There has been interest in loosening these constraints to support use cases that blur the existing separation between dimensions and metrics, e.g., filtering on numeric columns, aggregating dimensions at query time.
A recent discussion on these topics can be found here:
This proposal calls for two major changes/features:
-----
1.) Remove the assumption that dimensions always have string values.
This change is a path towards reducing the distinction between dimensions and metrics.
This would involve changes to:
- IncrementalIndex, IndexMerger, etc. (ingestion)
- StorageAdapters (querying)
- On-disk format of segments (storage)
- Ingestion specs, allow user to specify dimension types (e.g., String, Long, Double)
(Perhaps this is also a good time to redesign spatial dimensions to be less of a "special case"?)
-----
2.) Allow user to choose per-column index strategies
Druid could support a wider range of index types beyond bitmaps.
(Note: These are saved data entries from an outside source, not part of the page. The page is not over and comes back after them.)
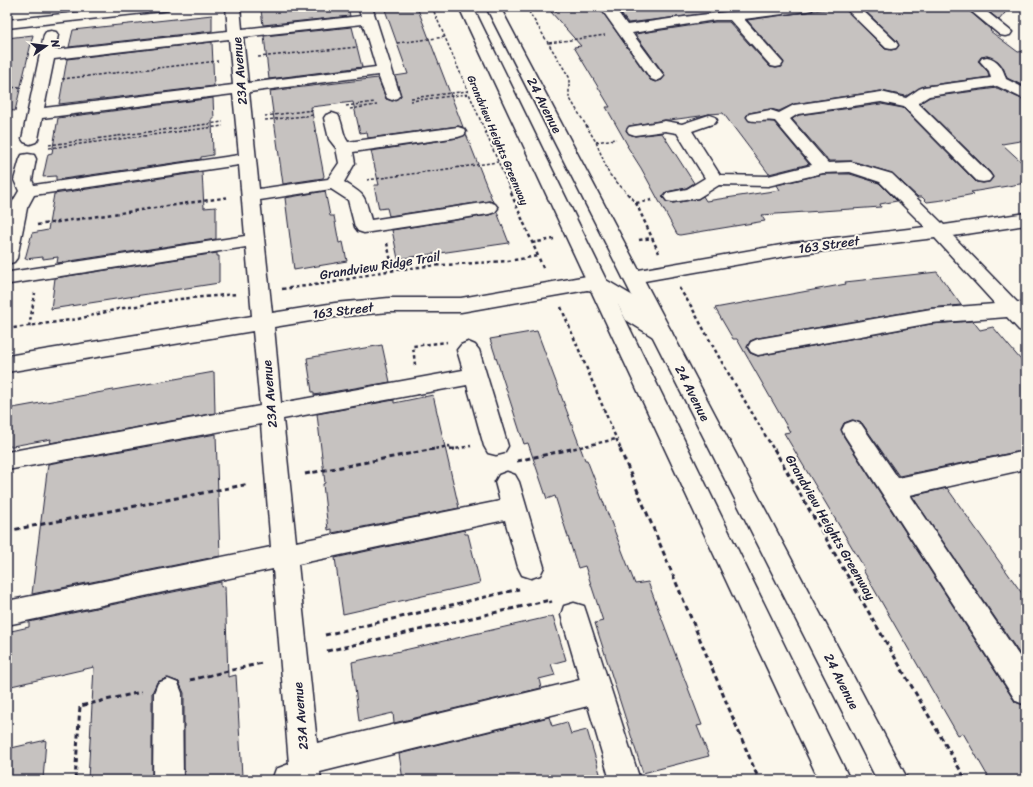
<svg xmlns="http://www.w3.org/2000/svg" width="1033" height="787" viewBox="0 0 1033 787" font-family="Sriracha,sans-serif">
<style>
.building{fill:#c6c2c0;stroke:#22223b}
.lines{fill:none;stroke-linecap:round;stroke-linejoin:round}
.minor-casing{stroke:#22223b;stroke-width:3}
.major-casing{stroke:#22223b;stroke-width:3}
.path-far2{stroke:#22223b;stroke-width:1.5;stroke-dasharray:3 2;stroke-linecap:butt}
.path-far1{stroke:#22223b;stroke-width:2.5;stroke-dasharray:3.5 3;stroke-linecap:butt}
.path{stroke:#22223b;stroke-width:3;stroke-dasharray:5 3.5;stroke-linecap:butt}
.minor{fill:#fbf7ec;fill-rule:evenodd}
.major{fill:#fbf7ec;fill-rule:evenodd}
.labels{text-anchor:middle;stroke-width:4;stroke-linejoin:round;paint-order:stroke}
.far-street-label{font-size:11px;fill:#22223b;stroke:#fbf7ec}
.street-label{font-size:13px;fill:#22223b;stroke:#fbf7ec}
</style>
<rect width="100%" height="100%" fill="#fbf7ec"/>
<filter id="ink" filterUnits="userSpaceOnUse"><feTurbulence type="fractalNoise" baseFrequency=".025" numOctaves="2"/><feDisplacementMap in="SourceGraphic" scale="8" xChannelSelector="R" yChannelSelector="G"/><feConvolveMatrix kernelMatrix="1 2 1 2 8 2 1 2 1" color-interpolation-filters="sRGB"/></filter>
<g filter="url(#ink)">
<path class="building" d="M284 7H348L350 16 263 25 261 10Z
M384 7H417L463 127 458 126 368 138 367 132 360 133 353 102 311 107 324 176 323 178 283 184 270 91 378 78 386 99 393 101 401 96 395 76 408 74Z
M554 7H599L650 80 655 82 662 80 665 75 635 34 715 22H729L770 67 776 68 782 67 784 62 747 20 843 7 885 49 891 50 896 49 899 46 897 41 861 7H965L991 30 990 31 1018 52 1026 51V87L1007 78 1003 67 998 61 987 56 981 57 978 61 988 72 989 77 924 86 906 96 881 91 794 104 779 111 770 109 749 113 746 116 749 121 774 122 809 164 769 174 723 113 709 114 700 116 670 120H665L629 126 626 131 629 134 635 136 662 133 694 183 686 188 666 192 662 197 667 202 673 203 698 199 703 196 706 201 780 190 777 185 823 174H850L879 183 897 201 880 204 881 207 761 215 765 221 680 235 677 234 641 168 627 146H628L606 107H610L574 47 581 46 551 12 557 11Z
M616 7H733L736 10 628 23Z
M983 7H1010L999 20Z
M212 15V31L69 47 73 30Z
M352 27 362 67 269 79 264 36Z
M33 35 15 111 7 110V38Z
M212 42 214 86 59 104 67 59Z
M997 88 1026 101V140L1002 144 1026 166V183L971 192 974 194 943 200 927 202 922 197H918L892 173 851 161H829L792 119 799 115 881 104 903 108 976 182 983 183 989 182 993 178 990 172 920 103 930 97Z
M213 98 214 119H212L213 155 201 157V159L56 180V176L43 177 48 154 52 153 58 118Z
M466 134 493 202 489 201 389 216 387 208 379 209 374 185H379L371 151 458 138Z
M202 172 204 208 216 207V239L57 263 58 257 43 259V257L25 259 32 233 48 230 54 194Z
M325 191 330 216H334L339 243 343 242 347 261 294 270 285 198Z
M497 212 509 243 398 259 392 230 489 215Z
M217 253V256H219V283L51 309 55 278Z
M937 272 961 305 931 308 758 338 750 341 747 348 750 353 758 356 931 324 973 321 980 330 993 327 1026 366V450L899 476 862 423 852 420 844 423 841 429 844 437 1015 702 1026 706V780H990L963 733 958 735 863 570 865 569 784 433 790 432 737 339H733L715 308 846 284 845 282Z
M537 331 585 460H587L635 584 648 582 702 725 697 726 709 756 643 773 595 623 603 621 585 566 578 568 555 496 547 499 528 443 524 444 490 339Z
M382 345 390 382 314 395V392H312L307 358Z
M214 372 215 413 50 443 51 439 7 447V409Z
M433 395 459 508 332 533V529L328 530 323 484 325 483 317 414 394 400V403Z
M216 434 220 556 32 594 48 464Z
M947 488 1026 599V663L912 496Z
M464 530 465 534H468L480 583 343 614 335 558Z
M221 582V587L225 586 228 677 236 675 242 776 228 780H184V693L179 682 167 678 157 682 152 693V780H88L94 667 7 687V632L29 627V622Z
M553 616 566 660 551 664 555 675 539 679 541 688 394 723 393 713 359 721 352 662Z
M549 717 552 726 567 722 571 734 587 730 602 780H403L399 754Z
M46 740 43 780H7V749Z"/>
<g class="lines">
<defs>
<path id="minor" d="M126 7H170L168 10 163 11 7 28V20Z
M226 7H240L242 29 361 16 358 7H372L400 95 397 98 392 100 387 98 378 75 249 92 259 189 328 179 339 163 336 148 329 139 324 118 326 115 332 113 338 115C343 123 342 134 348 142L458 127 464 129 466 132 464 135 458 137 353 152 355 163 344 182C366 196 364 194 371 220L489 202 495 204 498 208 495 212 489 214 364 233 358 231 355 227 348 200 331 189 260 200 272 313 335 303 389 298H461L587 276 606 280 633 296 641 310 669 328 672 333 669 338 662 340 655 338 626 320 618 305 594 291 587 290 461 312H389L335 317 274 327 281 403 463 370 457 350 461 345 468 342 475 345 479 350 508 446 504 453 496 455 488 453 484 446 467 385 283 419 296 542 500 501 495 482 499 475 507 472 515 475 519 482 544 567 540 575 531 578 522 575 518 567 505 520 298 564 317 743 580 680 561 615 564 606 574 603 584 606 587 615 640 780H610L588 706 320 772 321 780H272L276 769 289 764 273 569 7 625V601L271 547 261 424 7 470V452L260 406 253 331 7 372V356L252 316 246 247 10 284H7V272H10L245 236 239 165 34 195 27 208 17 258 14 262 7 264V217L9 208 19 191 14 180 20 159 22 155 28 154 34 155 36 159 32 180 34 185 239 155 233 94 42 118 38 139 36 142 30 144 24 142 22 139 44 35 46 32 51 31 56 32 58 35 55 50 228 31ZM363 24 376 67 248 83 243 37ZM229 39 233 85 44 108 54 59Z
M600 7H614L627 25C689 16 750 7 814 7L812 10 807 11 744 19 783 63 781 66 776 67 771 66 730 20H715L632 33 664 76 661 79 656 81 651 79Z
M844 7H859L896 42 898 45 896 48 891 49 886 48Z
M966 7H981L1012 32 1010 35 1005 36 1000 35Z
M987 57C998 59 1003 68 1006 79L1026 89V100L997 86 929 96 918 103 989 173 992 177 989 181 983 182 977 181 904 107 881 102 798 114 790 119 828 163 851 162 892 174 944 225 1026 213V225L953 236 1017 302 1026 303V332L1019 330 1007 317 931 323 758 355 751 352 748 347 751 342 758 339 931 309 995 304 935 238 792 255 633 283 626 282 623 277 626 272 633 271 792 243 925 227 880 182 850 172 823 173 768 186 719 185 698 198 673 202 667 201 664 197 667 193 687 189 705 178 677 133 665 131 635 135 629 133 627 130 629 127 665 121 682 124 709 115 715 117 717 120 715 123 692 131 720 175 768 176 812 165 775 121C767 119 758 123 749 120L747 117 749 114 770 110 779 113 794 105 881 92 906 98 919 89 924 87 991 78 989 71 980 61 982 58Z
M853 421 861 424 898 478 1026 451V469L910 495 1026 666V705L1016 701 845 436 842 430 845 424Z
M168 679 178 683 182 693 183 780H153L154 693 158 683Z"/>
<path id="major" d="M459 7H473L850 780H819Z
M486 7H500L908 780H877Z"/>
</defs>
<use href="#minor" class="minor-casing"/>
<use href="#major" class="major-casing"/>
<path class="path-far2" d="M432 7 512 194
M526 7 569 77V97L596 142 609 174 628 194
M397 43 445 37
M549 43 605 35
M258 57 357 47
M62 79 218 61
M7 88 20 87
M411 98 468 91
M410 101 469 94
M346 106 375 102
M350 109 377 105
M265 116 313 110
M265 120 314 115
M596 142 616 139
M49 145 223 122
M49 148 223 126
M367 180 498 162"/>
<path class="path-far1" d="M511 193 544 270
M627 193 636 203 659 253
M636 203 652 200
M37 225 230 197
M639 240 652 238
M387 243 393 270
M532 243 554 239
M679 288 691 306 720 359 774 450
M282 289 330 283 381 272 427 266 508 261 538 256
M561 307 621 450
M29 327 35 293
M7 329 78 319 118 309 179 299 238 294
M415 365 413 346 447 342
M429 450 449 446 450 450
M450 450 471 446
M567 450 616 439"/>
<path class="path" d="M450 449H456
M620 449 759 780
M774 449 966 780
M517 461 571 449
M305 474 434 449
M7 531 249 484
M325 635 519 589
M327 651 550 600 551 603
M190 680 262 663
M75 780 80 706 141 692"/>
<use href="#minor" class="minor"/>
<use href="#major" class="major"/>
</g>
</g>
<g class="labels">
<g class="far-street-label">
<text transform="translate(498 140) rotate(67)" y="4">Grandview Heights Greenway</text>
</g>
<g class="street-label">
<text transform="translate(239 71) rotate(-95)" y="5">23A Avenue</text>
<text transform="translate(545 105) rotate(63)" y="5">24 Avenue</text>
<text transform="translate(829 244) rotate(-8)" y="5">163 Street</text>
<text transform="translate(380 265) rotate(-9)" y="5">Grandview Ridge Trail</text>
<text transform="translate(343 310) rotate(-7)" y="5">163 Street</text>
<text transform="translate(693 393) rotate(63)" y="5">24 Avenue</text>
<text transform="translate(269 394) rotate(-95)" y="5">23A Avenue</text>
<text transform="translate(831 527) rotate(60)" y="5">Grandview Heights Greenway</text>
<text transform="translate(842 681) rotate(63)" y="5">24 Avenue</text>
<text transform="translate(300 716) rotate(-95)" y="5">23A Avenue</text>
</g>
</g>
<rect width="1033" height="787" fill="none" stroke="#fbf7ec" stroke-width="24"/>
<rect x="12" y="12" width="1009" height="763" fill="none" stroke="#22223b" stroke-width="1.5" filter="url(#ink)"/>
<g transform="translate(46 46) rotate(76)" stroke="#fbf7ec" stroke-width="3" paint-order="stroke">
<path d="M0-3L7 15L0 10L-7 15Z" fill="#22223b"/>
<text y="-6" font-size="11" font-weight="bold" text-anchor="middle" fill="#22223b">N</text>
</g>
</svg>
Giving users control over what indexes are used on a per-column basis could make Druid more powerful and efficient.
For example, if a dimension is expected to have high cardinality and range filters applied to it, the user may want to choose a tree-based index instead of bitmaps.
As another example, trie indexes could be used to better support text search on dimension values.
The existing ColumnCapabilities class could be used to describe what indexes are supported for a column.
This would involve substantial changes to:
- query-related components
- on-disk storage format
- ingestion specs
-----
These two changes are conceptually separate and could probably be implemented separately (with some later merging/adjustment), although either would be more beneficial with the other change present.
However, it would probably be cleaner/less churn to implement the non-String dimensions first.
A roadmap for this proposal could be:
1. Replace IncrementalIndex with a new Index that accepts non-String dimensions
2. Adjust disk storage format and ingestion specs
3. Update querying logic to be aware of non-String dimensions
4. Implement per-column index type selection
5. Add a new index type that better supports range queries (appears to be the most common use case for numerical dimensions?)
6. Add other index types as needed
If this plan sounds sensible, shall we go ahead and create github issues for the roadmap items? I am thinking of working on the first item.
Thanks,
Jon